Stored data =
═══

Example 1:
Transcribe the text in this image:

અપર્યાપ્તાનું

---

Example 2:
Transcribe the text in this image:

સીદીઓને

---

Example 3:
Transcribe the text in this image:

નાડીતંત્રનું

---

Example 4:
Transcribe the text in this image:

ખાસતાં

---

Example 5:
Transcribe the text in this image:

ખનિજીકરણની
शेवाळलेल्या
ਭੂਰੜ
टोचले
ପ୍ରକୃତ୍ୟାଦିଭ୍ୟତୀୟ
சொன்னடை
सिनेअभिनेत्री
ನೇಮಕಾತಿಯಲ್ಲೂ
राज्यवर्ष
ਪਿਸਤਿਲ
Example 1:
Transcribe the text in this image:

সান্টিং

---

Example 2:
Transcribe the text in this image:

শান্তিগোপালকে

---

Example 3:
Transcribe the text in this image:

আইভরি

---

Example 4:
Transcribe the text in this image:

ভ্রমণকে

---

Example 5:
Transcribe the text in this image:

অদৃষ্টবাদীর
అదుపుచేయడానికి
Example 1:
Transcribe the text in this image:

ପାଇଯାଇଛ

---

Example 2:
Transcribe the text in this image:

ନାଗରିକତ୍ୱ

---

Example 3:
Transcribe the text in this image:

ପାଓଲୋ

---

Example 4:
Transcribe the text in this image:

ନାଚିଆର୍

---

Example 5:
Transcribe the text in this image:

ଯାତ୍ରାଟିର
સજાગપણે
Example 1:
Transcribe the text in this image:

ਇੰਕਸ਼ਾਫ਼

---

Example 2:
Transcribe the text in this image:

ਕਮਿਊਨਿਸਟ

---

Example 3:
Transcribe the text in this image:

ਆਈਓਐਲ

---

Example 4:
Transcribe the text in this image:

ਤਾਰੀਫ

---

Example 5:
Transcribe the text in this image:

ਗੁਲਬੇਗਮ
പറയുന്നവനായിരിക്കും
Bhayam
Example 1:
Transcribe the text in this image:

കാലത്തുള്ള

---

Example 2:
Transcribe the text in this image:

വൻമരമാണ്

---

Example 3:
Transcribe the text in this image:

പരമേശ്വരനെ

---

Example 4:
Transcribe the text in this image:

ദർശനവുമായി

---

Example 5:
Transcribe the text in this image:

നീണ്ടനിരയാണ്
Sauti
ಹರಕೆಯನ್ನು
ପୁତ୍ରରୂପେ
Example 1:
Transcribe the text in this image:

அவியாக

═══

WHAT IS EXPECTED = Write out every record above, word for word.

THE COMPLETED TASK =
Example 1:
Transcribe the text in this image:

અપર્યાપ્તાનું

---

Example 2:
Transcribe the text in this image:

સીદીઓને

---

Example 3:
Transcribe the text in this image:

નાડીતંત્રનું

---

Example 4:
Transcribe the text in this image:

ખાસતાં

---

Example 5:
Transcribe the text in this image:

ખનિજીકરણની
शेवाळलेल्या
ਭੂਰੜ
टोचले
ପ୍ରକୃତ୍ୟାଦିଭ୍ୟତୀୟ
சொன்னடை
सिनेअभिनेत्री
ನೇಮಕಾತಿಯಲ್ಲೂ
राज्यवर्ष
ਪਿਸਤਿਲ
Example 1:
Transcribe the text in this image:

সান্টিং

---

Example 2:
Transcribe the text in this image:

শান্তিগোপালকে

---

Example 3:
Transcribe the text in this image:

আইভরি

---

Example 4:
Transcribe the text in this image:

ভ্রমণকে

---

Example 5:
Transcribe the text in this image:

অদৃষ্টবাদীর
అదుపుచేయడానికి
Example 1:
Transcribe the text in this image:

ପାଇଯାଇଛ

---

Example 2:
Transcribe the text in this image:

ନାଗରିକତ୍ୱ

---

Example 3:
Transcribe the text in this image:

ପାଓଲୋ

---

Example 4:
Transcribe the text in this image:

ନାଚିଆର୍

---

Example 5:
Transcribe the text in this image:

ଯାତ୍ରାଟିର
સજાગપણે
Example 1:
Transcribe the text in this image:

ਇੰਕਸ਼ਾਫ਼

---

Example 2:
Transcribe the text in this image:

ਕਮਿਊਨਿਸਟ

---

Example 3:
Transcribe the text in this image:

ਆਈਓਐਲ

---

Example 4:
Transcribe the text in this image:

ਤਾਰੀਫ

---

Example 5:
Transcribe the text in this image:

ਗੁਲਬੇਗਮ
പറയുന്നവനായിരിക്കും
Bhayam
Example 1:
Transcribe the text in this image:

കാലത്തുള്ള

---

Example 2:
Transcribe the text in this image:

വൻമരമാണ്

---

Example 3:
Transcribe the text in this image:

പരമേശ്വരനെ

---

Example 4:
Transcribe the text in this image:

ദർശനവുമായി

---

Example 5:
Transcribe the text in this image:

നീണ്ടനിരയാണ്
Sauti
ಹರಕೆಯನ್ನು
ପୁତ୍ରରୂପେ
Example 1:
Transcribe the text in this image:

அவியாக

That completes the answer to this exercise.